The National AIDS Control Organisation, in a first of its kind initiative, will begin random checking of condoms picked directly from the market to assess quality compliance in the male contraceptive.

The “Condom Quality Audit”, starting this month, will be undertaken in 303 districts of the country, in which random samples will be collected directly from shops and sent to a government approved laboratory for testing, Gaurav Jain, Team leader of Technical Support Group for Condom Promotion at NACO said.

At present, schedule R of the Indian Drugs Act, 1940 makes it mandatory for the manufacturers to send not less than 0.5 per cent condoms produced in each batch for quality testing in government recommended laboratories.

“Such test samples are collected from production sites but there are no provisions for testing products sold in the market. This maiden study will help us in assessing quality of condoms provided to the consumer,” Mr. Jain said.

The assessment, to be undertaken by the Group, will also cover condoms distributed through free or subsidised channels besides commercial brands.

The districts, where the study will be conducted, are spread across 25 states and have been divided in four zones based on the levels of HIV prevalence.

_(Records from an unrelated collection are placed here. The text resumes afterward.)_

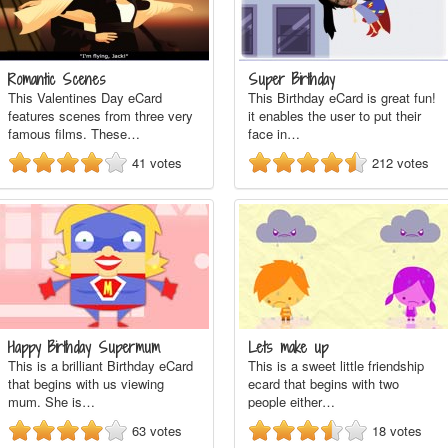
Romantic Scenes
Super Birthday
This Valentines Day eCard
This Birthday eCard is great fun!
features scenes from three very
it enables the user to put their
famous films. These…
face in…
41
votes
212
votes
Happy Birthday Supermum
Lets make up
This is a brilliant Birthday eCard
This is a sweet little friendship
that begins with us viewing
ecard that begins with two
mum. She is…
people either…
63
votes
18
votes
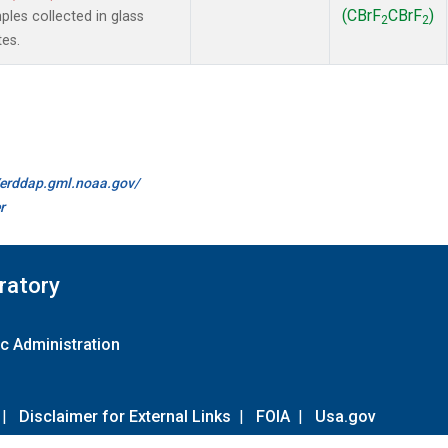
(CBrF
CBrF
)
es collected in glass
2
2
tes.
//erddap.gml.noaa.gov/
r
ratory
c Administration
|
Disclaimer for External Links
|
FOIA
|
Usa.gov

About 100-150 samples of each brand will be randomly collected in the process and will be subjected to strict testing.

In India, the condom usage in a year is about 220 crores, distributed through three major channels - free brand ‘Nirodh’ (distributed through government agencies), subsidised one like ‘Deluxe Nirodh’, ‘Masti’ and ‘Rakshak’ (distributed through social marketing groups) and commercial brands such as ’Kama Sutra’ and ‘Kohinoor’, among others.

The random sampling, which will include all the three types of products, will be done in a scientific way by a third party Research Group, the name of which will be decided soon, a senior health ministry official said.

The effort has been undertaken as part of the first condom social marketing programme of the NACO. Started in April last year, the programme is funded under the National Rural Health Mission.